*Document*.
┄┄┄┄┄┄┄┄┄┄

Cinquième partie de la série de Patrick Germain consacrée aux mariages non politiques entre Bourbons et Habsbourg. Pour commencer, celui de Charles Salvator de Habsbourg-Lorraine, prince de Toscane avec la princesse Marie Immaculée de Bourbon-Siciles

Charles Salvator Marie Joseph Jean Baptiste Philippe Jacques Gennaro Louis Gonzague Rainier, archiduc d’Autriche, prince de Toscane est né à Florence le 30 avril 1839, fils de Léopold II et de sa seconde épouse la princesse Marie-Antoinette de Bourbon-Siciles, dont l’union a été vue ci-dessus. Il n’y a pas grand-chose à dire sur ce prince qui officier de l’armée impériale et royale autrichienne, fut un ingénieur qui avec le comte Georges von Dormus mit au point un pistolet léger et un fusil, mais les deux armes n’ont pas rencontré le succès attendu et furent abandonnées.

Le 19 septembre 1861, il épousa sa cousine germaine Marie-Immaculée de Bourbon-Siciles, fille de Ferdinand II et de l’archiduchesse Marie-Thérèse, dont l’union a également été vue ci-dessus.

Marie-Immaculée de Bourbon-Siciles en 1874

Marie-Immaculée était réputée pour sa beauté et faisait partie de la collection de photos de l’impératrice Elisabeth. A chacune des naissance de ses enfants elle recevait un range de perles. Le couple eut dix enfants dont cinq atteignirent l’âge adulte. Parmi eux, il y eut François-Salvator ( 1866-1939) qui épousa l’archiduchesse Marie-Valérie (1868-1924), fille de l’empereur François- Joseph et de l’impératrice Elisabeth, et l’archiduc Leopold Salvator qui épousa Blanche de Bourbon, infante d’Espagne dont l’union sera vue ci-après.

┄┄┄┄┄┄┄┄┄┄

*Données fournies*.
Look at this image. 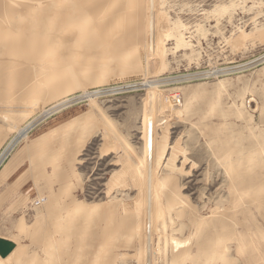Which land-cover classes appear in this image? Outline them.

┄┄┄┄┄┄┄┄┄┄

*Consigne*. Traduisez en anglais cette phrase du document sur Charles Salvator et Marie-Immaculée : « Le couple eut dix enfants dont cinq atteignirent l’âge adulte. »

*Corrigé*. The couple had ten children, five of whom reached adulthood.